_Texto para ler_
On avait dit dès le départ qu’il fallait qu’on travaille sur la notion d’économie – on ne l’a pas dit dès le départ, mais on l’a dit assez vite avant Nouvel même. C’est-à-dire, envisager la culture comme une alternative économique, comment revitaliser un site et est-ce que la culture peut proposer une alternative ?

(Philippe Foulquié, diretor de Système Friche Théâtre (SFT), 2008)

O objetivo da Friche é a permanência artística na cidade assegurada por um dispositivo de acolhimento e meios de realização artísticos. A vontade é de acompanhar e de produzir abordagens de autor criando novas relações entre públicos, lugares e linguagens artísticas, segundo uma economia de conteúdo, trabalhando com novas lógicas, cruzamentos e um quadro de experimentação livre. Em torno do “Système Friche Théâtre” trabalham, em média, entre 60 e 70 diferentes estruturas em todas as disciplinas artísticas. A função

45

central dos produtores reside no acompanhamento dos artistas, da produção à difusão das suas obras. A Friche tem também como objetivos ser um polo simultaneamente local e internacional da cultura viva; ser um lugar de incitação artística e de formação permanente, onde o público é considerado como um parceiro de trabalho; assim como criar associações com os média e desenvolver ações fora do sítio.

L’objectif est de refonder l’action culturelle sur des dynamiques de décentralisation, d’interdisciplinarité, de mise en synergie des projets proposés par les producteurs artistiques et sur la base de la parole même des artistes et de leur socialisation. En cela, l’action culturelle devient en elle-même un agent de développement économique et urbain,

à partir de l’ensemble polynucléaire que constitue la friche. (Henry, 2012 : 16)

A Friche de la Belle de Mai é constituída por oficinas e espaços dedicados às atividades de criação e de produção dos residentes da fábrica, lugares de vida, de espaços e de equipamentos públicos (rua, praça pública, street-parque, creche, lugares de formação, restaurante, capitel, terraços…) e lugares de difusão. Em 2007, 700 eventos foram programados sobre e a partir do local, e numerosos ateliers de trabalho e formações foram desenvolvidos. A maior parte das obras apresentadas é realizada nas residências. A fábrica funciona com uma economia mista (receitas próprias, apoio público e privado) e, desde 2009, com uma nova estrutura de organização, a Sociedade cooperativa de iniciativa cultural (SCIC). A SCIC, constituída por uma vintena de sócios, tem por missão a planificação arquitetural e urbanística do espaço e da sua gestão concreta, o que permite à Système Friche Théâtre centralizar-se no seu papel principal de produtor e iniciador de projetos transversais. Atualmente, a problemática principal da Friche é de encontrar uma organização à medida das questões culturais, económicas e urbanas que foram levantadas, e uma forma de gestão que permita, de maneira coerente, uma ótima transversalidade dos projetos, assim como alcançar, progressivamente, a autonomização financeira da estrutura.

_Material apresentado_
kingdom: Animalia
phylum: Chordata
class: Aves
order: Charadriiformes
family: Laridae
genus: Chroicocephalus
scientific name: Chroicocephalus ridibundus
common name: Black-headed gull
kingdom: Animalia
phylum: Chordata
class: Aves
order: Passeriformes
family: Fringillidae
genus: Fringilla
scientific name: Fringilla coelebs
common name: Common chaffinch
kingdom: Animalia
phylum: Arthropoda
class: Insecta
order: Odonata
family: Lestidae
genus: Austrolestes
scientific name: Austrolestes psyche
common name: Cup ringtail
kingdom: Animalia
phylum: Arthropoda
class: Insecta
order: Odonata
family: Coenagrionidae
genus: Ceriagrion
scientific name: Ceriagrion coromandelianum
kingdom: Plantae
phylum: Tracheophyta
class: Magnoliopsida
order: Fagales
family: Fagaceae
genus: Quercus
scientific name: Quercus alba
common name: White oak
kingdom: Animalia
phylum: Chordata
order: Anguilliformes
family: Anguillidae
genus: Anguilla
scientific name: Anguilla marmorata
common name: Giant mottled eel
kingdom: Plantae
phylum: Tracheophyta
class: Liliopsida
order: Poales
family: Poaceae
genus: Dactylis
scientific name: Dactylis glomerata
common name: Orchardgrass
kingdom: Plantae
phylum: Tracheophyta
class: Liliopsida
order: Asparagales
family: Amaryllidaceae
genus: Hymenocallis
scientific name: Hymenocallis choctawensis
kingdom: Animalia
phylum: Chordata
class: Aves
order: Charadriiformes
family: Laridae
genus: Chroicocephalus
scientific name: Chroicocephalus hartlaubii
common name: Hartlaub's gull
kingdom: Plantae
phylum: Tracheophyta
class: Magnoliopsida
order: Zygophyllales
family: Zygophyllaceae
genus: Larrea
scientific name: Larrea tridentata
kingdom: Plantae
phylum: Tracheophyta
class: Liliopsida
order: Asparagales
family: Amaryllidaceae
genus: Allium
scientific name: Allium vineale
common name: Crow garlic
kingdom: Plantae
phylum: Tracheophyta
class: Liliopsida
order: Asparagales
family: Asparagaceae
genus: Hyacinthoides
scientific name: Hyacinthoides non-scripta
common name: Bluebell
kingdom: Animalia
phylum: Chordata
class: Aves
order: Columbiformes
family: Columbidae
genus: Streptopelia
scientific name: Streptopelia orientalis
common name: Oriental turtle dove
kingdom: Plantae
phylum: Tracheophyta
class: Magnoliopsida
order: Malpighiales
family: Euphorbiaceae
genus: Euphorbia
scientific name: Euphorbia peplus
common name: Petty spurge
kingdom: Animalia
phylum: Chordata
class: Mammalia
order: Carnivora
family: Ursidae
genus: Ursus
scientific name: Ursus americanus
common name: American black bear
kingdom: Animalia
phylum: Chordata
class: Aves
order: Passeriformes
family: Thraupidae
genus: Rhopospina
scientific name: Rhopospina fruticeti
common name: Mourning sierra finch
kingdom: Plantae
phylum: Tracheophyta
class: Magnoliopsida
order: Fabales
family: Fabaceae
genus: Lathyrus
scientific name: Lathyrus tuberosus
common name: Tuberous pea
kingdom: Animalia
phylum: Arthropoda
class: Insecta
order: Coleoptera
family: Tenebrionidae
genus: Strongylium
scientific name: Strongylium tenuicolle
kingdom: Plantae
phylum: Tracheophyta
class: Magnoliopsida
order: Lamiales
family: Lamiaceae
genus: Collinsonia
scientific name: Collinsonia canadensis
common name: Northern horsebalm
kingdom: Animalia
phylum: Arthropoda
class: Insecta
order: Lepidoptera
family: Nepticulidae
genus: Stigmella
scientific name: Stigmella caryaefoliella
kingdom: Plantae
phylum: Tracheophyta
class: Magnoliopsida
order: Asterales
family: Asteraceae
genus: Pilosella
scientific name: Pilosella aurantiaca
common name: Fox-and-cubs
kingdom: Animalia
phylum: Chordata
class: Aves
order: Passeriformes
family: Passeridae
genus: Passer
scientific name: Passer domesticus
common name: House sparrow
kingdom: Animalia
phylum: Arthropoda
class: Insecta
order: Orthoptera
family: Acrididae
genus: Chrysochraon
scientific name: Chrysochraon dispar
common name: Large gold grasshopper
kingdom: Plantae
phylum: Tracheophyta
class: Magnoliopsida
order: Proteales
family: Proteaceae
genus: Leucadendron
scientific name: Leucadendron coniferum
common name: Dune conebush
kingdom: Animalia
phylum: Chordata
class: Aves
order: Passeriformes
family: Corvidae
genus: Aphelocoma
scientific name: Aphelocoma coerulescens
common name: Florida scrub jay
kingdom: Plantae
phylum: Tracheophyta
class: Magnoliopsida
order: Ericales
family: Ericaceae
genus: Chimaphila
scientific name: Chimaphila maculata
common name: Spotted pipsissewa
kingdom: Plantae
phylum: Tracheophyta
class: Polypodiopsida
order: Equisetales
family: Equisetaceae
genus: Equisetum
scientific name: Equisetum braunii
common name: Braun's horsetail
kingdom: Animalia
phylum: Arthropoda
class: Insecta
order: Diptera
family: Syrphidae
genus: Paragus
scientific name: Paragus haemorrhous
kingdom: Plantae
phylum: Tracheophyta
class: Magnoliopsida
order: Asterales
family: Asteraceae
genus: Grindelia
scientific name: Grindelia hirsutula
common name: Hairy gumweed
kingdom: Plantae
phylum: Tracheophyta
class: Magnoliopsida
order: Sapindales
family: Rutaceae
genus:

_Tarefa 1_
Responda às perguntas sobre o texto da Friche:
(a) Quantas estruturas trabalham, em média, em torno do “Système Friche Théâtre”?
(b) Quantos eventos foram programados em 2007?
(c) Desde que ano a fábrica funciona com a Sociedade cooperativa de iniciativa cultural (SCIC)?
_Tarefa 2_
Indique se cada afirmação está de acordo com o texto da Friche e cite as palavras do texto que o decidem.
(a) A maior parte das obras apresentadas é realizada nas residências.
(b) A fábrica funciona apenas com apoio público.
(c) A SCIC tem por missão acompanhar os artistas na difusão das suas obras.

_Resposta 1_
(a) Entre 60 e 70 estruturas.
(b) 700 eventos.
(c) Desde 2009.

_Resposta 2_
(a) Sim: “A maior parte das obras apresentadas é realizada nas residências.”
(b) Não: “A fábrica funciona com uma economia mista (receitas próprias, apoio público e privado)”.
(c) Não: “A SCIC, constituída por uma vintena de sócios, tem por missão a planificação arquitetural e urbanística do espaço e da sua gestão concreta”.